Options for Automating Response - AWS Security Incident Response Guide

Options for Automating Response

It is important to make sure that you balance the enterprise implementation and organization structure. Figure 4 illustrates the differences in technical attributes for each automated response option in your AWS implementation with a radar chart. In the chart, the further the technical attribute moves from the center of the chart, the greater the strength of that technical attribute for the corresponding automation response. For example, AWS Lambda offers more speed and requires a less technical skillset. AWS Fargate offers more flexibility and requires less maintenance and technical skillset. Table 1 provides an overview of these automation options and a summary of the technical attributes of each.

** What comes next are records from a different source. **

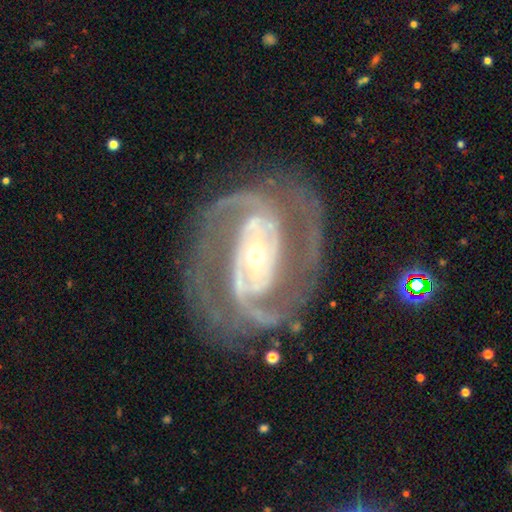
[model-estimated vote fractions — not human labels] Smooth or featured? featured or disk (91%)
Edge-on disk? no (97%)
Bar? strong (36%)
Spiral arms? yes (98%)
Spiral winding? tight (47%)
Spiral arm count? 2 (62%)
Bulge size? small (55%)
Merging? none (73%)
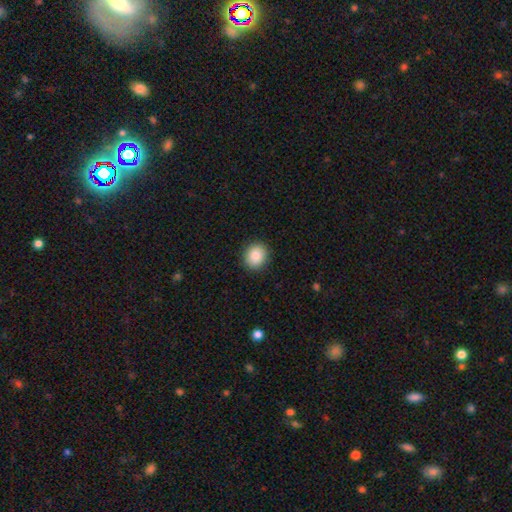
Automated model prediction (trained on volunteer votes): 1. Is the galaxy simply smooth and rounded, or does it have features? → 86% smooth, 8% star or artifact, 6% featured or disk.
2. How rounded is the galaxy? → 77% round, 23% in between, 1% cigar-shaped.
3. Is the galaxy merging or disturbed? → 91% none, 6% minor disturbance, 2% major disturbance, 1% merger.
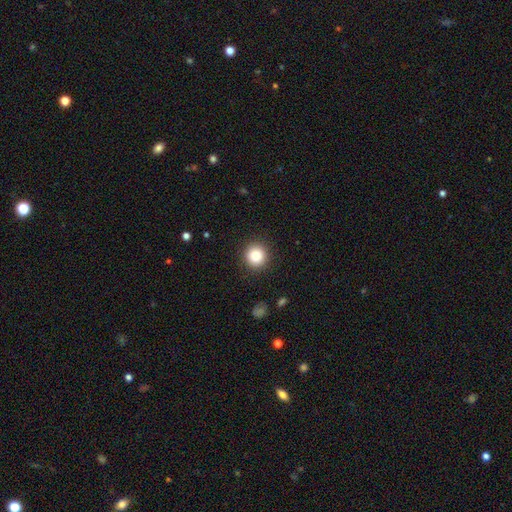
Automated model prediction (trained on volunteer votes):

Differences in technical attributes across automated
          response approaches

Figure 4: Differences in technical attributes across automated response approaches

Table 1: Options for automated response

AWS Service or Feature Description Attributes Summary*
AWS Lambda System using AWS Lambda only, using your organizations enterprise language.

Speed

Flexibility

Maintenance

Skillset

AWS Step Functions System using AWS Step Functions, Lambda, and SSM Agent.

Speed

Flexibility

Maintenance

Skillset

Auto Remediation with AWS Config Rules Set of AWS Config Rules and auto remediations that evaluate the environment and push it back into the approved specification.

Maintenance & Skillset

Speed & Flexibility

SSM Agent Set of automation rules and documents reviewing many pieces of the environments and internal systems and making corrections.

Maintenance & Skillset

Speed

Flexibility

AWS Fargate AWS Fargate system using open source step function code and the events from Amazon CloudWatch, and other systems, to drive detection and remediation.

Flexibility

Speed

Maintenance & Skillset

Amazon EC2 A system running on a full instance, similar to the AWS Fargate option.

Flexibility

Speed

Maintenance

Skillset

* Attributes are listed in descending order for each service or feature. For example, AWS Lambda offers more speed and requires less technical skillset. AWS Fargate offers more flexibility, and requires less maintenance and technical skillset.

As you consider these automation options in your AWS environment, you also need to consider centralization and scan period (events per second [EPS]).

Centralization refers to a central account that drives all of the detection and remediation for an organization. This approach may seem like the best choice out-of-the-box, and it is the current best practice. However, some circumstances require that you deviate from this approach, and understanding when depends on how you handle your subordinate accounts. We encourage you to get started by leveraging the approach of the Security Tooling account in the Multi-Account Framework in AWS Organizations or AWS Control Tower.

Table 2: Pros and cons of centralization

Centralization Decentralization
Pros

Simple configuration management

Unable to cancel or modify response

Simple architecture

Faster initial setup

Cons

Increased complexity in architecture

Onboarding/offboarding accounts and resources

More resources to manage

Difficulty maintaining a software baseline

A cost comparison for these implementations may also drive your enterprise decision in determining the best option. Events per second (EPS) is the metric that you use to best estimate cost. It may, in the end, be far easier and cheaper to use centralized or decentralized approaches, but it is impossible for us to review how you will evaluate that cost specifically in your account. Make sure to consider EPS when sending those events to a central account to be responded to. The more EPS, the higher the cost of sending those events to a centralized account.